Para analisar estes casos específicos, a entomóloga desempenha a importante tarefa de observar a natureza e perceber os sinais vindos dos animais (moscas, lavas e outros insetos) que se aproximam. Valdeana explica que a partir do momento do óbito, já inicia o processo de decomposição e que, a cada etapa, esse ciclo atrai um grupo diferente de bichos. “É uma técnica extremamente precisa e de baixo custo. Com a entomologia aliada a outros processos transformativos corporais (a modificação da proteína) os laudos saem mais completos”, revela.

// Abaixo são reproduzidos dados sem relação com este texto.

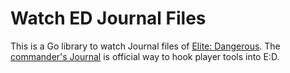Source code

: # Watch ED Journal Files

This is a Go library to watch Journal files of
[Elite: Dangerous](https://www.elitedangerous.com/). The
[commander's Journal](https://forums.frontier.co.uk/forums/elite-api-and-tools/)
is official way to hook player tools into E:D.
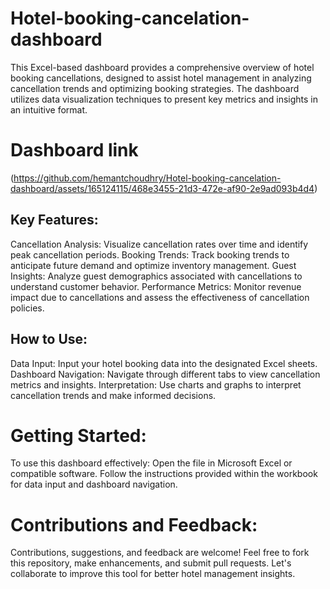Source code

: # Hotel-booking-cancelation-dashboard
This Excel-based dashboard provides a comprehensive overview of hotel booking cancellations, designed to assist hotel management in analyzing cancellation trends and optimizing booking strategies. The dashboard utilizes data visualization techniques to present key metrics and insights in an intuitive format.

# Dashboard link
(https://github.com/hemantchoudhry/Hotel-booking-cancelation-dashboard/assets/165124115/468e3455-21d3-472e-af90-2e9ad093b4d4)

## Key Features:
Cancellation Analysis: Visualize cancellation rates over time and identify peak cancellation periods.
Booking Trends: Track booking trends to anticipate future demand and optimize inventory management.
Guest Insights: Analyze guest demographics associated with cancellations to understand customer behavior.
Performance Metrics: Monitor revenue impact due to cancellations and assess the effectiveness of cancellation policies.


## How to Use:
Data Input: Input your hotel booking data into the designated Excel sheets.
Dashboard Navigation: Navigate through different tabs to view cancellation metrics and insights.
Interpretation: Use charts and graphs to interpret cancellation trends and make informed decisions.

# Getting Started:
To use this dashboard effectively:
Open the file in Microsoft Excel or compatible software.
Follow the instructions provided within the workbook for data input and dashboard navigation.

# Contributions and Feedback:
Contributions, suggestions, and feedback are welcome! Feel free to fork this repository, make enhancements, and submit pull requests. Let's collaborate to improve this tool for better hotel management insights.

No caso das moscas, Valdeana tem catalogadas mais de 56 espécies que chegam ao corpo de acordo com tempo de exposição e o local em que o corpo está, considerando temperaturas e umidades locais. Com as larvas é possível se chegar ao intervalo pós-morte mínimo, e com a espécie criada é possível obter o tempo máximo de morte. Com as espécies que dão os parâmetros de período mínimo e período máximo de morte, a data aproximada é calculada seguindo um parâmetro biológico.

A Entomologia Forense da Pefoce é pioneira no Nordeste e está entre as mais bem avaliadas entre os institutos de medicina legal do Brasil. Isso porque o Nutaf se constituiu buscando referências e pesquisas nos mais conceituados núcleos de tanatologia forense fora do País e, hoje, está entre os mais referenciados do Brasil. O núcleo agrega profissionais multidisciplinares que congregam suas especialidades. Além da antropologia e entomologia forense, há o apoio do auxiliar de perícia Abelardo Gurgel, que assessora todos os procedimentos realizados pelo núcleo.